Although there was initial forensic and medical evidence that suggested a forcible encounter, the assistant district attorneys handling the case, Illuzzi-Orbon and John McConnell, said their motion made no factual findings.
"We simply no longer have confidence beyond a reasonable doubt that the defendant is guilty," they said.
In a "he-said, she-said" case, a jury needs to be convinced beyond a reasonable doubt and, legal experts say, Diallo's credibility on the witness stand was likely to have been weakened beyond repair.
Diallo, wearing black trousers and a beige jacket, and accompanied by several hulking private security guards, said nothing after the case.
In an interview last month, Diallo recounted the incident, saying Strauss-Kahn emerged naked from a shower to "grab my breasts" and despite her pleas, forced her head down to his penis.
He could now in theory return to frontline French politics, but no one back in France is expecting a prominent role.
"I don't think he can hope for a center stage role in French politics now," said political scientist Gerard Grunberg of the prestigious Sciences-Po school in Paris.
"His public image is much deteriorated and the Socialist Party and its leaders must be mad at him for having missed this moment of opportunity.

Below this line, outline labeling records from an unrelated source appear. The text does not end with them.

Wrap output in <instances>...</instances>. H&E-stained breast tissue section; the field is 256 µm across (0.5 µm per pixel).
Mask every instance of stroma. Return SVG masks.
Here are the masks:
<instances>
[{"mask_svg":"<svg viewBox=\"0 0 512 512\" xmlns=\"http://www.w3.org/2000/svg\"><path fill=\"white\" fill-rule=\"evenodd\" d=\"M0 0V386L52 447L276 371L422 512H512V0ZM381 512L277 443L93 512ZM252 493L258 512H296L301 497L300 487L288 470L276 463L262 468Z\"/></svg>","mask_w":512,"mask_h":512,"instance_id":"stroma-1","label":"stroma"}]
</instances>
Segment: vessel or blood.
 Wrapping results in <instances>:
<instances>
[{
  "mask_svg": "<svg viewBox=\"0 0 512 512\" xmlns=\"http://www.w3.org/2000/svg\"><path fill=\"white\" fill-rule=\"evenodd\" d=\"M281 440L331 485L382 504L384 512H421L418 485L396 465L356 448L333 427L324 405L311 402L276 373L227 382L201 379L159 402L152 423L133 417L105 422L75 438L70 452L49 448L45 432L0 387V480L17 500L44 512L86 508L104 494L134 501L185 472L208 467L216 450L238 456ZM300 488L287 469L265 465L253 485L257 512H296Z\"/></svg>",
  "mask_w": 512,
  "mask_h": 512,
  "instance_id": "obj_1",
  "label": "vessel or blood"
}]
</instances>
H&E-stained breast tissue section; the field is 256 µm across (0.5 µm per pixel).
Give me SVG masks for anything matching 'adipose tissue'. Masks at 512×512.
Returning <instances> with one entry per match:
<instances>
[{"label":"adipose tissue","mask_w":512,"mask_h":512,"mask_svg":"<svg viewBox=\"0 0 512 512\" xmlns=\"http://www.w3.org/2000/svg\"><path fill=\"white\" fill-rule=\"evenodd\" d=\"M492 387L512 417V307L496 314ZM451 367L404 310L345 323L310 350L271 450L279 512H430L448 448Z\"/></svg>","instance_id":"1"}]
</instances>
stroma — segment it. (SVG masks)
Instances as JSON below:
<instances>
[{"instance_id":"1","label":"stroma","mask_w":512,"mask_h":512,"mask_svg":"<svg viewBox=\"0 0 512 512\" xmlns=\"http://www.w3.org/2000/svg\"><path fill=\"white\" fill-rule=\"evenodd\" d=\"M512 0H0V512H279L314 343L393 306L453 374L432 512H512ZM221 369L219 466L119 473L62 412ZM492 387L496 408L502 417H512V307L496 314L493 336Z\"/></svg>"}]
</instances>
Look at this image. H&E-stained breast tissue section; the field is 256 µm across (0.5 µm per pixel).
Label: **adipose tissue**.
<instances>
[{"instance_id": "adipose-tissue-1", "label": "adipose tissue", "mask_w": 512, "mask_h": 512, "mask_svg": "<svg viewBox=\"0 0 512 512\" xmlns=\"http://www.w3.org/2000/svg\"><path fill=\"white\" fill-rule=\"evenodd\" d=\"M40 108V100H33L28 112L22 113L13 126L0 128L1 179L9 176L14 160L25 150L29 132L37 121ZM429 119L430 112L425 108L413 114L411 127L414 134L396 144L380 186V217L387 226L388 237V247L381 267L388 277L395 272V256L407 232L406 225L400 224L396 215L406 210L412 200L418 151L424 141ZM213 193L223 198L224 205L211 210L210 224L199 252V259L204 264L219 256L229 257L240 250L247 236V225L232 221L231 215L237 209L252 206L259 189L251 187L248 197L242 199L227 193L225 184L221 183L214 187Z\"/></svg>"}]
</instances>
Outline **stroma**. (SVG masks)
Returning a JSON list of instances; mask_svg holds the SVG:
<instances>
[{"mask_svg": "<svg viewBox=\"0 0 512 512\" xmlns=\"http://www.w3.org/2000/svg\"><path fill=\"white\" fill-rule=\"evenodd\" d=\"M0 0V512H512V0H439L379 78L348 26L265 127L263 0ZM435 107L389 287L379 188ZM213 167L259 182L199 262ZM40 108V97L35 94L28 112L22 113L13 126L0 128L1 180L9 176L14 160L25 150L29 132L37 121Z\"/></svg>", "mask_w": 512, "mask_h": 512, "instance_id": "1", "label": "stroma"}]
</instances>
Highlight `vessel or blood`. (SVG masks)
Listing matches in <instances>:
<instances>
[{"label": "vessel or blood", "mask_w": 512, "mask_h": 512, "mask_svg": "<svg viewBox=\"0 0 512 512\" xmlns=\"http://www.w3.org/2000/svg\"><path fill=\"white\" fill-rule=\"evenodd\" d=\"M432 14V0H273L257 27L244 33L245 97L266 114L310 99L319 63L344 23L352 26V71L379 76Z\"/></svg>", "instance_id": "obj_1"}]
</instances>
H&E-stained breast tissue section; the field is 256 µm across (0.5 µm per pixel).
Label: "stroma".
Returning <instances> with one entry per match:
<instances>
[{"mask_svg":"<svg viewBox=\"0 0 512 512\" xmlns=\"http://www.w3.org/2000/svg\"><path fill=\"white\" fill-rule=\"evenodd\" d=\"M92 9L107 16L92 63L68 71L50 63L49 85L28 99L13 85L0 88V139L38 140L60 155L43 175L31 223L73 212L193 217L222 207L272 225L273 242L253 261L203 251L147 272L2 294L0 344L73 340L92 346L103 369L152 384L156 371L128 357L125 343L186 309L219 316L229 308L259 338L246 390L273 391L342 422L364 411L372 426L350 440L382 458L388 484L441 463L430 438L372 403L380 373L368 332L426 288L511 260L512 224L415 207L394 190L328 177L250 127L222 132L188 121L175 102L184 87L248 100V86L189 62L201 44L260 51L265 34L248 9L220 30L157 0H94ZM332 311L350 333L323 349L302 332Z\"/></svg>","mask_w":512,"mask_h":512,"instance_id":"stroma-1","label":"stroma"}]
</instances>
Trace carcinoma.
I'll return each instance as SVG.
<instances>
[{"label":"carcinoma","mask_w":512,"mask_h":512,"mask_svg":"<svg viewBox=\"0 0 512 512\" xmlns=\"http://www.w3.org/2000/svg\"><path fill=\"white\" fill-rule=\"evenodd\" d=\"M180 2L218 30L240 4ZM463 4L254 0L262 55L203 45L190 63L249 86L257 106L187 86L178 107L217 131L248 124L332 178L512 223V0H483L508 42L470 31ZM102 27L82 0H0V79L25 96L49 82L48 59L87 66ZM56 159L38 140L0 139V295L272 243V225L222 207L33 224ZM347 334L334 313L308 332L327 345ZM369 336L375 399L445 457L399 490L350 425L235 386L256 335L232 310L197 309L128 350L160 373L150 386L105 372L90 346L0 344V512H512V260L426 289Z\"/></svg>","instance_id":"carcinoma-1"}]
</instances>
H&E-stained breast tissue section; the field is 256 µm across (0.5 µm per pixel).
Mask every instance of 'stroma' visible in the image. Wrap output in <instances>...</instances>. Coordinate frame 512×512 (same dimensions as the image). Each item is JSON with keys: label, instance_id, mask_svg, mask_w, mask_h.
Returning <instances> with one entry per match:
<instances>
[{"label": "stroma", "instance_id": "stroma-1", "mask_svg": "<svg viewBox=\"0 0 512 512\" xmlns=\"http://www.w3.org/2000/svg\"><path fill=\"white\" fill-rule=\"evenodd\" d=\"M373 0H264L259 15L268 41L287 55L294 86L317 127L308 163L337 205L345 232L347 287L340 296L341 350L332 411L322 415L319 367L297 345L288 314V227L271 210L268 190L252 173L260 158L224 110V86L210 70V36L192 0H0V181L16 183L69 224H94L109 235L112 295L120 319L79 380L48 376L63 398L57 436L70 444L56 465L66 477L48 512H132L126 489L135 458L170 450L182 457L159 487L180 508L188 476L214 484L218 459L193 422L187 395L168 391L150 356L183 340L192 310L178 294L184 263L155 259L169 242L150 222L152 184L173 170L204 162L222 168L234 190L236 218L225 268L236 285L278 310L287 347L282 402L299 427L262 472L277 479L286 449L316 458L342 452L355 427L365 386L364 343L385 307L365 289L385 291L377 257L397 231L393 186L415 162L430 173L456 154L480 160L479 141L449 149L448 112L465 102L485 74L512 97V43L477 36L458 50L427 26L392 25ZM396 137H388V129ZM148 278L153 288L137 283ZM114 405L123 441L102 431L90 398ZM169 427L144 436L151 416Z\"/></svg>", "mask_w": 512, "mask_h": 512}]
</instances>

Neither the public nor the party want to see him back on the frontline."
His legal travails are also far from over.
Diallo has filed a civil suit seeking unspecified damages against Strauss-Kahn. And in another case back in France, 32-year-old writer Tristane Banon has filed a complaint alleging the Socialist politician tried to rape her after luring her to a Paris flat in 2003.
Strauss-Kahn has announced his intention to sue Banon for defamation, alleging she invented the story to help publicize her writing.